3.3.2. Ancak, harç kamu düzeni ile ilgili olup temyiz edenin sıfatına bakılmaksızın re’sen gözetilmesi zorunludur.
Somut olayda, davanın kabulüne karar verilmiş olması nedeniyle bakiye karar harcının davalıya yükletilmesi gerekmekte ise de Hazine, Harçlar Yasası uyarınca harçtan muaf bulunmaktadır. Davacı tarafın davası kabul edildiğinden aleyhine harç yükletilmesi mümkün olmadığı gibi peşin alınan harcın dahi iadesi gerekir. Bu durumda, davacı aleyhine harca hükmedilmesi doğru olmamıştır.

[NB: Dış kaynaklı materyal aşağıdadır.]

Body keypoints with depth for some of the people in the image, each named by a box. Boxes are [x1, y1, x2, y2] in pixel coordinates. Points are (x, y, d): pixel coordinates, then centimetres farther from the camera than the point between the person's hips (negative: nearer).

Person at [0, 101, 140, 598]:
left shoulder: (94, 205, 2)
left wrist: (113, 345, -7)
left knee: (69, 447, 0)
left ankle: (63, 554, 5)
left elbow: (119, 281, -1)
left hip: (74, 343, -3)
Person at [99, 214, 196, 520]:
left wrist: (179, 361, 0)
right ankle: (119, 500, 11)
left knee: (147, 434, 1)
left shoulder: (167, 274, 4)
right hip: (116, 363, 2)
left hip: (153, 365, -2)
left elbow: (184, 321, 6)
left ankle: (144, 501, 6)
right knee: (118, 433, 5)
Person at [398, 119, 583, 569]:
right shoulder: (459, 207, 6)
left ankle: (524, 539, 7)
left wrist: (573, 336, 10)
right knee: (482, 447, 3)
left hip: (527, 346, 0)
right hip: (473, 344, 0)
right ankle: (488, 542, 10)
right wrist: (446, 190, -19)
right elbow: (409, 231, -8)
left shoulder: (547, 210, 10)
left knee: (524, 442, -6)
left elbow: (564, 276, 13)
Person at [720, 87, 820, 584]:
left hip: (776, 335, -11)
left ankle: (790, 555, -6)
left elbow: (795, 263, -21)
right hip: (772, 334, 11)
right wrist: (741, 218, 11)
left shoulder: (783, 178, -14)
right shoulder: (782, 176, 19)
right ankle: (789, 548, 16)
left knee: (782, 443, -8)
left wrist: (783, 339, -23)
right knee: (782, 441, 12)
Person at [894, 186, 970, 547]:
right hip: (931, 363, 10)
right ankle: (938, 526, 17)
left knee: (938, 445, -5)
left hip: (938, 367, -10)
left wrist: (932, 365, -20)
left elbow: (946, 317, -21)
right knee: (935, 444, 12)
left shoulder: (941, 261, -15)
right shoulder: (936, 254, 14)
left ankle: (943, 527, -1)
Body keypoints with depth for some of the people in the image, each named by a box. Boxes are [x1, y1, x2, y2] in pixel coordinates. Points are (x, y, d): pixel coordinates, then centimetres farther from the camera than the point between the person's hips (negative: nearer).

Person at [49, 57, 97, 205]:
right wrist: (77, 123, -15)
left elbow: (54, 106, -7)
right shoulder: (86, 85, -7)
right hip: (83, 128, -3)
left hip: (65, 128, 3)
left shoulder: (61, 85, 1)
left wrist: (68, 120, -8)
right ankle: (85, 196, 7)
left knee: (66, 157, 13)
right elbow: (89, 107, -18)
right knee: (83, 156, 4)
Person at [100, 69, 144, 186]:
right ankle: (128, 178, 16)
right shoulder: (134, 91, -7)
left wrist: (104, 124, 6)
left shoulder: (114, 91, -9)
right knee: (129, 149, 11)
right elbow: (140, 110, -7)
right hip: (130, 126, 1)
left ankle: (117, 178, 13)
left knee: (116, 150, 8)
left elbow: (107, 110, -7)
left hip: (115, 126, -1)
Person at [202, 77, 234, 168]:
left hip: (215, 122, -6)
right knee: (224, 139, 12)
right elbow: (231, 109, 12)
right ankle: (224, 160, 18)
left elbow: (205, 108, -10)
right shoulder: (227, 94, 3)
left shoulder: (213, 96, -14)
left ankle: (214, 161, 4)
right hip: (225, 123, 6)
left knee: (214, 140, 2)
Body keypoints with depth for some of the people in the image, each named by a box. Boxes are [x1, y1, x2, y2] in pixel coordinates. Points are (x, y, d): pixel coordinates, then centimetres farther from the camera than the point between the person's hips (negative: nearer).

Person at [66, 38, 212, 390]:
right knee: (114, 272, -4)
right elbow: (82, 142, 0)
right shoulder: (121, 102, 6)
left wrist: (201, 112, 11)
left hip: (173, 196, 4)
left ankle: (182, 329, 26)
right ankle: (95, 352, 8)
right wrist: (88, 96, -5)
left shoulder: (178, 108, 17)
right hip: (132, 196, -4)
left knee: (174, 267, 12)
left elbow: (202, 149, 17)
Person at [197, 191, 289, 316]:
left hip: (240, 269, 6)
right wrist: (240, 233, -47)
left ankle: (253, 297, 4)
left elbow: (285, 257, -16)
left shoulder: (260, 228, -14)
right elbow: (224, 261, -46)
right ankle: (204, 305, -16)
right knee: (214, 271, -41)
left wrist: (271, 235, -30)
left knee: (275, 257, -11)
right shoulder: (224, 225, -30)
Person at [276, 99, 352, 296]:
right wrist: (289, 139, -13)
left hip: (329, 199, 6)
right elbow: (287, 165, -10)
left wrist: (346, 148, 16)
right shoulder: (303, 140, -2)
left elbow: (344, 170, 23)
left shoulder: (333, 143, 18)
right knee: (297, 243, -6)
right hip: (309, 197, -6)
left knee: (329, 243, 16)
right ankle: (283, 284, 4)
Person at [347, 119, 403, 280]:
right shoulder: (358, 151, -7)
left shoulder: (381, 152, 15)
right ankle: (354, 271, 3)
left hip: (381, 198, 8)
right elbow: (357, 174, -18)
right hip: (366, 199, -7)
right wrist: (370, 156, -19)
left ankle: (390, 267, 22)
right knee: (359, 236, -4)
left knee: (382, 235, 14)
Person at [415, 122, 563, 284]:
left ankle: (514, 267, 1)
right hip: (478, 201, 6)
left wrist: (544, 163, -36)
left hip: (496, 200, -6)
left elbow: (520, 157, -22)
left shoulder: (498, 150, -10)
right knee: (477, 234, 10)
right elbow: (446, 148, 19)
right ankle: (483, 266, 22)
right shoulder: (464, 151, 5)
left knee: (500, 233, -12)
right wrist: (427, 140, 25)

Diğer yandan dava yargılama sırasında tapu iptal-tescile dönüşmekle sair yargılama giderlerinin de davacı üzerinde bırakılması doğru değil ise de bu husus temyize getirilmediğinden, bozma sebebi yapılmamıştır.
Ne var ki, harç açısından anılan husus yeniden yargılama yapılmasını zorunlu kılmadığından; Bölge Adliye Mahkemesi kararının hüküm fıkrasının 7. bendinin düzeltilerek onanması gerekmiştir.
VI. SONUÇ
1. Yukarıda (3.3.1) numaralı paragrafta açıklanan nedenlerle; davalı Hazine vekilinin temyiz itirazlarının reddine,
2. (3.3.2) numaralı paragrafta açıklanan nedenlerle Gaziantep Bölge Adliye Mahkemesi 16. Hukuk Dairesinin 12.06.2020 tarihli hükmünün 7. bendinin tamamının çıkarılarak yerine ″Davalı harçtan muaf olduğundan karar-ilam harcı alınmasına yer olmadığına; davacı tarafça yatırılan 2.329,26 TL peşin ve tamamlama harcının istek halinde davacıya iadesine″ cümlesinin eklenmesine, hükmün bu şekilde DÜZELTİLEREK ONANMASINA, 05/09/2022 tarihinde kesin olmak üzere oybirliğiyle karar verildi.